Perturbed, yet interested by all the mystery and vague horror which he could divine around him, Pierre made no haste to write his address, but lingered listening, as if inviting confidence.

“If you only knew, Monsieur l’Abbe, that poor Salvat was a forsaken child, without father or mother, and had to scour the roads and try every trade at first to get a living. Then afterwards he became a mechanician, and a very good workman, I assure you, very skilful and very painstaking. But he already had those ideas of his, and quarrelled with people, and tried to bring his mates over to his views; and so he was unable to stay anywhere. At last, when he was thirty, he was stupid enough to go to America with an inventor, who traded on him to such a point that after six years of it he came back ill and penniless. I must tell you that he had married my younger sister Leonie, and that she died before he went to America, leaving him little Celine, who was then only a year old. I was then living with my husband, Theodore Labitte, a mason; and it’s not to brag that I say it, but however much I wore out my eyes with needlework he used to beat me till he left me half-dead on the floor. But he ended by deserting me and going off with a young woman of twenty, which, after all, caused me more pleasure than grief. And naturally when Salvat came back he sought me out and found me alone with his little Celine, whom he had left in my charge when he went away, and who called me mamma. And we’ve all three been living together since then – ”

She became somewhat embarrassed, and then, as if to show that she did not altogether lack some respectable family connections, she went on to say: “For my part I’ve had no luck; but I’ve another sister, Hortense, who’s married to a clerk, Monsieur Chretiennot, and lives in a pretty lodging on the Boulevard Rochechouart. There were three of us born of my father’s second marriage, – Hortense, who’s the youngest, Leonie, who’s dead, and myself, Pauline, the eldest. And of my father’s first marriage I’ve still a brother Eugene Toussaint, who is ten years older than me and is an engineer like Salvat, and has been working ever since the war in the same establishment, the Grandidier factory, only a hundred steps away in the Rue Marcadet. The misfortune is that he had a stroke lately. As for me, my eyes are done for; I ruined them by working ten hours a day at fine needlework.
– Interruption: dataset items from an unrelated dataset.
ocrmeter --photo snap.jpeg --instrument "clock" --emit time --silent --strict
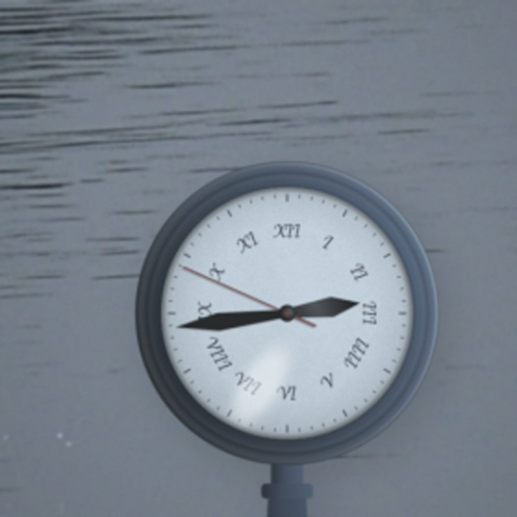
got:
2:43:49
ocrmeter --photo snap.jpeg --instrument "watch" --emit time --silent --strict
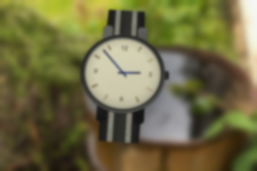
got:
2:53
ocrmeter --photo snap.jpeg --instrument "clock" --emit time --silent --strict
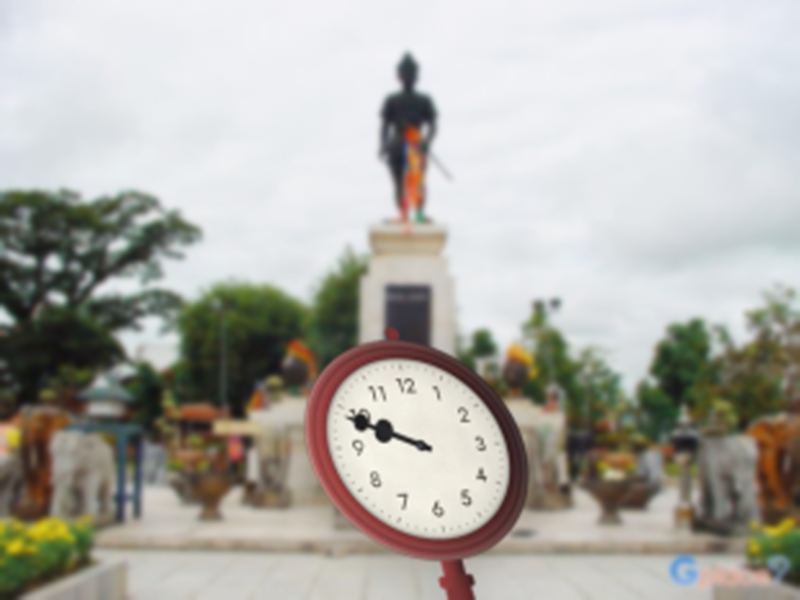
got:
9:49
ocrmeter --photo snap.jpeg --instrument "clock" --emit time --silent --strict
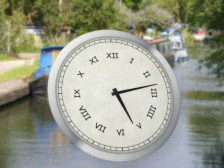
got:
5:13
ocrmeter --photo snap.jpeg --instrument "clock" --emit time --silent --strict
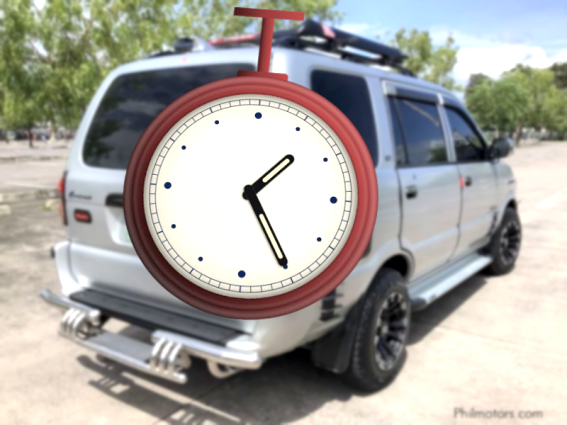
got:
1:25
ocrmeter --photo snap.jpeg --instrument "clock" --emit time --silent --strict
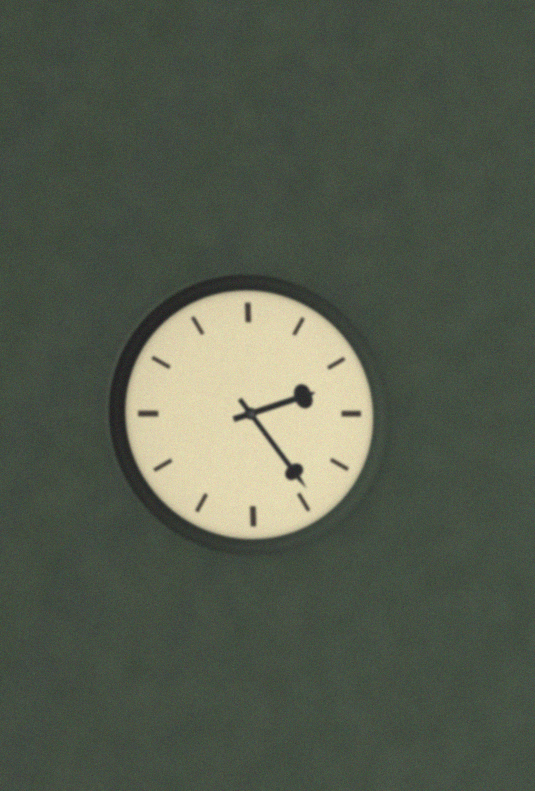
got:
2:24
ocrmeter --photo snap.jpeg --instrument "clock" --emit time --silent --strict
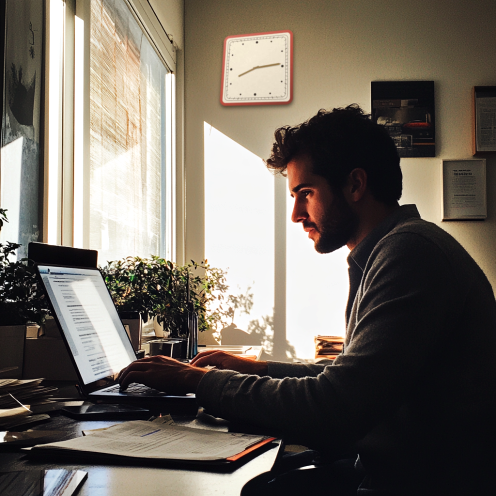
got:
8:14
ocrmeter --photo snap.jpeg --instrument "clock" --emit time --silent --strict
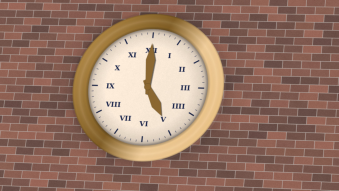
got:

And now I can no longer even try to mend anything without my eyes filling with water till I can’t see at all. I’ve tried to find charwoman’s work, but I can’t get any; bad luck always follows us. And so we are in need of everything; we’ve nothing but black misery, two or three days sometimes going by without a bite, so that it’s like the chance life of a dog that feeds on what it can find. And with these last two months of bitter cold to freeze us, it’s sometimes made us think that one morning we should never wake up again. But what would you have? I’ve never been happy, I was beaten to begin with, and now I’m done for, left in a corner, living on, I really don’t know why.”